New Family visa rulings in the UK

My visa people back in london have told me savings do count fully (over £16k) so if you are self-employed/unemployed and can't count earnings at all, you will need:

2.5 years (period of time initial spouse visa for) x £18,500
plus £16,000 (the ignored amount)
Total = £62,250

In their initial guidelines published last month, it wasn't even clear that savings alone would be valid and there HAD to be a job/earnings.

So no worries at all if you have £62k rolling around. :D Oh, and that has to have been in your account for at least six months before application.

All the noises I'm hearing are that a lot of this stuff will get struck down in court, but that might be months and months away, possibly longer.
 
I read the original OP with horror.
I will be marrying my Argentine fiance in March and our long term plans are to live in the UK.
I'm talking 3 to 4 years from now due to family circumstances, but at least for-warned is for-armed.
Thanks for bringing this up.
 
interesting that on a minimum wage (£6.08 - the main rate for workers aged 21 and over), working 40 hours a week, 52 weeks a year (no sick leave or holidays etc etc) you can only earn £12,646.40 in a year.... You need to earn at least £9 an hour to just scape over the threshold. Utter madness.. this alone should be a point of contest.
 
Has Teresa May's bill actually been overturned?
I'm a little confused as to the current situation right now.
I'm assuming, rightly or wrongly that the probation period still goes to five years, but the income requirements have been overruled.
Am I correct?
 
walkingtwig said:
interesting that on a minimum wage (£6.08 - the main rate for workers aged 21 and over), working 40 hours a week, 52 weeks a year (no sick leave or holidays etc etc) you can only earn £12,646.40 in a year.... You need to earn at least £9 an hour to just scape over the threshold. Utter madness.. this alone should be a point of contest.

this is where I see it falling down in the courts. For JSA, the govt. themselves state that far less is required to "support a couple" (of course, low balling those figures suits the state in that case because it means they have to pay less out) so it's a bit rich (pun intended!) them saying "you only need this amount to survive" to a couple seeking JSA then saying to family visa applicants "oh really, you need far more".
 
jp said:

yes, that looks bad for them. With a working majority in the Commons though, there's no reason why they can't do the required and take it through parliament although my guess is they'll need to shift on the earnings/savings requirement.

JSA for couples is £5800 per year:

http://www.direct.gov.uk/prod_consu...@dg/@en/documents/digitalasset/dg_200090.html

why are they asking for more than triple this?

I think even £10k would be more realistic amount, and forget the ignored £16k too.
 
I am very sorry to hear this Ashley and to any others that are affected.

What an embarassment. How about focussing their efforts on overstayed visas, illegal border crossings etc etc. I read a statistica few months back which estimated there was somewhere around 60,000 overstays in Australia, can imagine that number is heaps higher in the UK.

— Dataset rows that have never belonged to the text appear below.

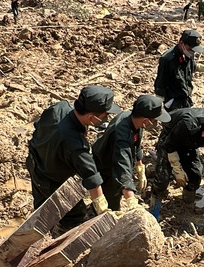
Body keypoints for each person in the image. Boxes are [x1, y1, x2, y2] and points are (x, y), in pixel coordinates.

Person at [26, 85, 121, 232]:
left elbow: (38, 124)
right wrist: (101, 206)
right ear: (91, 117)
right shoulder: (75, 145)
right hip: (51, 179)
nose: (106, 119)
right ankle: (56, 240)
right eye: (104, 116)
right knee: (73, 216)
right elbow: (91, 177)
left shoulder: (60, 107)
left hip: (34, 160)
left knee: (41, 211)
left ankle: (38, 231)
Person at [150, 108, 204, 219]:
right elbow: (169, 145)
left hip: (189, 145)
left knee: (195, 175)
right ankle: (154, 210)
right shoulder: (189, 123)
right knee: (162, 179)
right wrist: (178, 170)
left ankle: (187, 207)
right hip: (170, 143)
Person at [92, 95, 170, 212]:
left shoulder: (135, 121)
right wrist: (131, 200)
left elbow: (136, 144)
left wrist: (139, 166)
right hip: (105, 163)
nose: (156, 123)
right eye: (155, 120)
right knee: (111, 202)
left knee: (119, 188)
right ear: (146, 120)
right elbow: (121, 166)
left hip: (116, 159)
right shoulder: (122, 135)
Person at [154, 30, 204, 111]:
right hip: (172, 102)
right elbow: (160, 84)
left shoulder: (188, 54)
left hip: (185, 99)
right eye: (191, 49)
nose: (192, 52)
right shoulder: (167, 60)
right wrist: (159, 105)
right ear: (182, 43)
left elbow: (193, 67)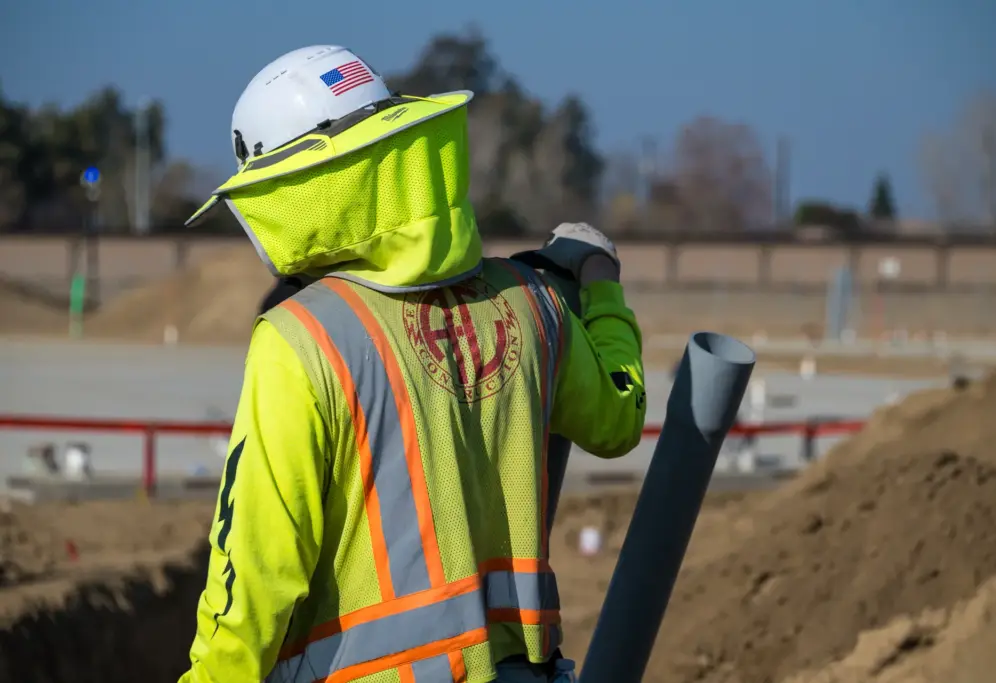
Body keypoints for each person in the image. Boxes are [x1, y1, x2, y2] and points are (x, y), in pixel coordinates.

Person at [178, 45, 646, 683]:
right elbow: (620, 416)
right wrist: (601, 287)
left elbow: (256, 571)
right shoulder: (532, 302)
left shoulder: (301, 339)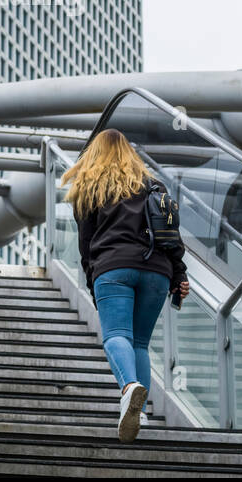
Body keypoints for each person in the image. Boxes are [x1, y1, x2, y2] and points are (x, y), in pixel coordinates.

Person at [65, 128, 190, 442]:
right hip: (157, 272)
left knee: (116, 336)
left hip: (114, 267)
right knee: (140, 344)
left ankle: (129, 389)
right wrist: (179, 277)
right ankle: (141, 413)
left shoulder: (89, 187)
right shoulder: (153, 186)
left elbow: (86, 244)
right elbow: (172, 238)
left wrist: (94, 283)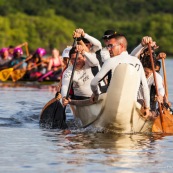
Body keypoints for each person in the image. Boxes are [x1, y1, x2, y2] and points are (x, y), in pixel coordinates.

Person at [90, 33, 151, 117]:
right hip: (131, 106)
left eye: (111, 46)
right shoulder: (137, 61)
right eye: (108, 46)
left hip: (111, 106)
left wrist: (96, 94)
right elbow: (145, 87)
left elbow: (93, 83)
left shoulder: (110, 61)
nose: (109, 49)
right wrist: (147, 107)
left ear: (121, 46)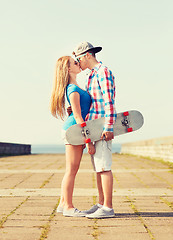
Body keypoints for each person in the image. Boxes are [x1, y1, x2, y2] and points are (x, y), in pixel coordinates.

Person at [72, 41, 116, 218]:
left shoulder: (103, 72)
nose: (78, 63)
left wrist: (109, 126)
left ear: (87, 56)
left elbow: (108, 101)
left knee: (104, 167)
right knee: (98, 168)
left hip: (102, 127)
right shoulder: (91, 76)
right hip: (93, 127)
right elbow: (93, 104)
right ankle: (101, 203)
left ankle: (108, 207)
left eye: (79, 59)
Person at [50, 56, 95, 217]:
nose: (79, 63)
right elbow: (78, 117)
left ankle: (63, 204)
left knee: (72, 169)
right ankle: (69, 207)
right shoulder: (73, 89)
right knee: (71, 170)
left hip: (74, 130)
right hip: (73, 130)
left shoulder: (75, 87)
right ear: (68, 69)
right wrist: (88, 140)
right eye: (75, 63)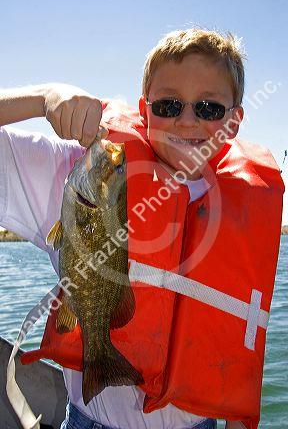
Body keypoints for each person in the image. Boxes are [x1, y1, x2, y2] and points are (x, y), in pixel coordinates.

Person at [0, 28, 284, 429]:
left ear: (234, 121)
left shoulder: (242, 209)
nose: (186, 121)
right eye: (168, 105)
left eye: (208, 108)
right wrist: (45, 97)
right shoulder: (72, 172)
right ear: (144, 107)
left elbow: (238, 350)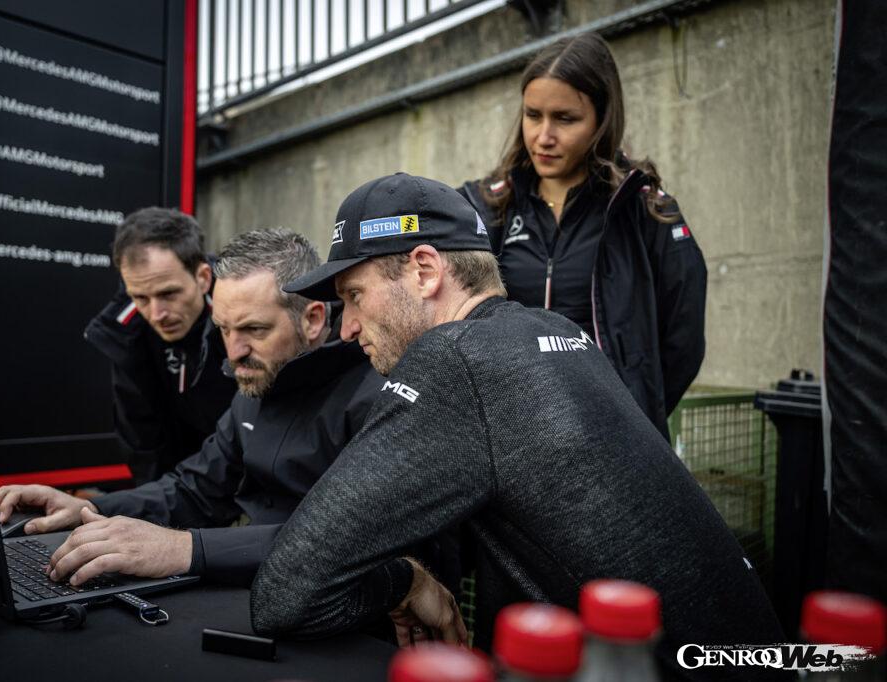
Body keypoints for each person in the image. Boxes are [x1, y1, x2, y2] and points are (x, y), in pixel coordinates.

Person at [251, 174, 786, 680]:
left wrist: (404, 580)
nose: (347, 328)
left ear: (424, 270)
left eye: (355, 295)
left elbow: (286, 591)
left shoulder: (456, 358)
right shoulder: (553, 330)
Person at [0, 229, 382, 586]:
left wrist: (183, 549)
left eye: (254, 330)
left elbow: (341, 540)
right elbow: (195, 491)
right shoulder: (258, 379)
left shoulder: (370, 397)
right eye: (224, 330)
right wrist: (89, 509)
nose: (234, 352)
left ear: (314, 319)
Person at [457, 33, 707, 440]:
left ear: (602, 119)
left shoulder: (643, 209)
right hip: (510, 436)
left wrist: (631, 412)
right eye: (533, 115)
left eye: (565, 119)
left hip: (610, 440)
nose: (543, 136)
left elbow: (684, 339)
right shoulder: (488, 205)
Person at [84, 207, 237, 484]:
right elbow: (143, 445)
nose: (156, 314)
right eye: (140, 297)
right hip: (178, 493)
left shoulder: (245, 309)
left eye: (169, 294)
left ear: (202, 278)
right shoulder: (123, 334)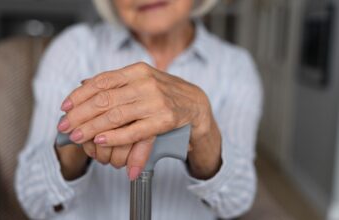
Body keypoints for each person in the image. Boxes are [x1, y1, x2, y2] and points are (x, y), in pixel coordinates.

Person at [15, 0, 263, 219]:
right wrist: (82, 136)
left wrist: (204, 131)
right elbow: (35, 201)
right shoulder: (75, 48)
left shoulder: (235, 67)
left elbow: (235, 202)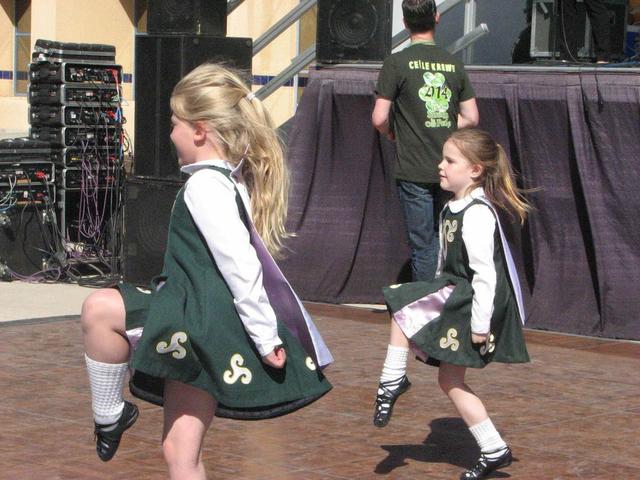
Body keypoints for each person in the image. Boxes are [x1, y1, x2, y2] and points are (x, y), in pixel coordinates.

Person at [80, 63, 333, 479]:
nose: (170, 132)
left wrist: (265, 334)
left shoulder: (205, 186)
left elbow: (240, 263)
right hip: (199, 324)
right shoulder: (228, 181)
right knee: (180, 451)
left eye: (175, 122)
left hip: (198, 321)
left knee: (99, 308)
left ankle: (109, 413)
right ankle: (110, 414)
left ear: (199, 130)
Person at [373, 128, 531, 480]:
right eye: (442, 158)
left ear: (475, 170)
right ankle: (494, 449)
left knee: (403, 303)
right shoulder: (451, 208)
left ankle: (392, 379)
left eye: (450, 160)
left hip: (472, 300)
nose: (440, 166)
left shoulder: (477, 213)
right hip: (455, 290)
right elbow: (447, 263)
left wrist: (479, 325)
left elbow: (486, 276)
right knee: (449, 379)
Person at [372, 0, 479, 283]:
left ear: (405, 23)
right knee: (451, 241)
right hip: (452, 169)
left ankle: (428, 313)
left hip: (413, 170)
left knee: (424, 247)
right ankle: (454, 304)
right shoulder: (454, 63)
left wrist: (395, 131)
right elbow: (471, 116)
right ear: (437, 17)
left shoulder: (396, 63)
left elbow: (379, 118)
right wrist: (443, 121)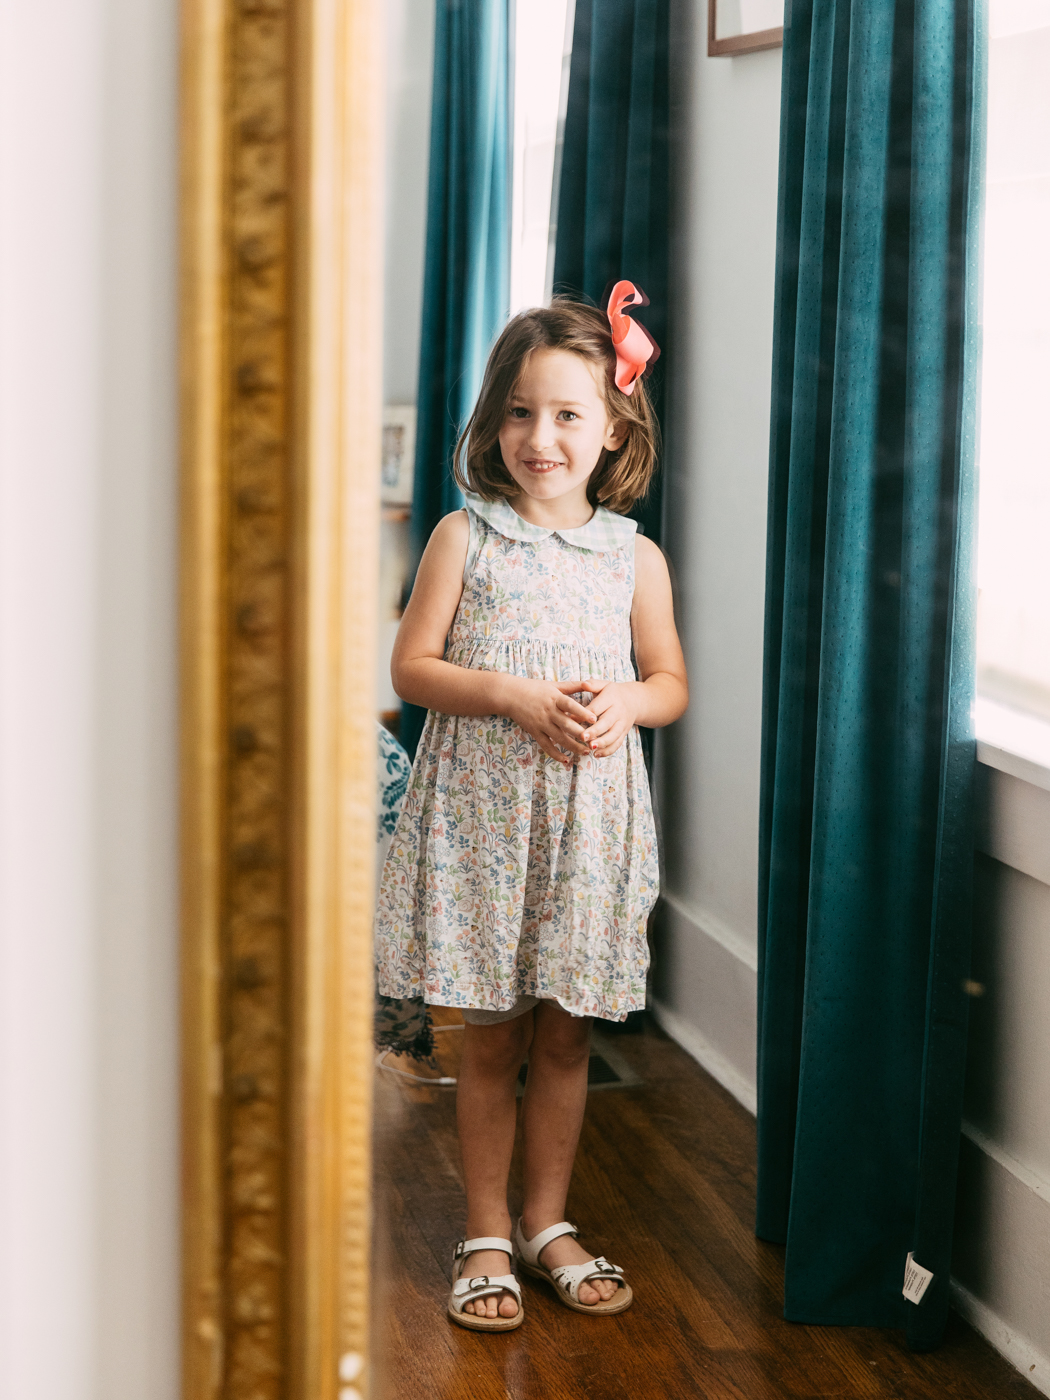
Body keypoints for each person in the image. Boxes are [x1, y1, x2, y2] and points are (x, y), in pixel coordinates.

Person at [375, 286, 688, 1332]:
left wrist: (628, 707)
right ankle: (484, 1229)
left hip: (585, 829)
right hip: (484, 825)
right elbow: (412, 668)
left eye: (566, 414)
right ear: (491, 421)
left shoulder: (633, 558)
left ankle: (548, 1221)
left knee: (566, 1041)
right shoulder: (467, 540)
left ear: (613, 429)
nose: (539, 436)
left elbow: (670, 681)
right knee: (494, 1037)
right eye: (519, 411)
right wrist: (508, 692)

I am not all across the existing partner visa process in the UK, but assuming it is similar to Australias, which has a very robust process where you must prove the genuinity of a (minimum) defacto relationship over 12 months, surely that kind of process would catch out most of those trying to cheat the system?
 
the real problem is the EU because they have little or no control over that, so have decided to go uber crazy on all the non-EU stuff as that plays well in the press. Even Labour admitted very recently they made a huge mistake in 2004 allowing unfettered immigration from poland/romania even though most other EU countries put some level on restriction on those nations. Think a million poles and half a million romanians came in the years after 2004.

here's the labour apology story:

http://www.bbc.co.uk/news/uk-politics-18539472

He said Gordon Brown and Tony Blair should not have allowed uncontrolled immigration from new EU states in 2004.


In 2004, the government allowed free migration to the UK for workers from EU accession states including Poland, Hungary and the Czech Republic.


But its estimates that only about 13,000 people a year would come to the country were soon proved wrong, with a peak net migration figure, from the EU and elsewhere, of 252,000 in 2010.

I was also told that UKBA reject a lot of applications even knowing they'll go through on appeal because the figures that get released to the press are the initial figures, not the ultimately accepted on appeal figures.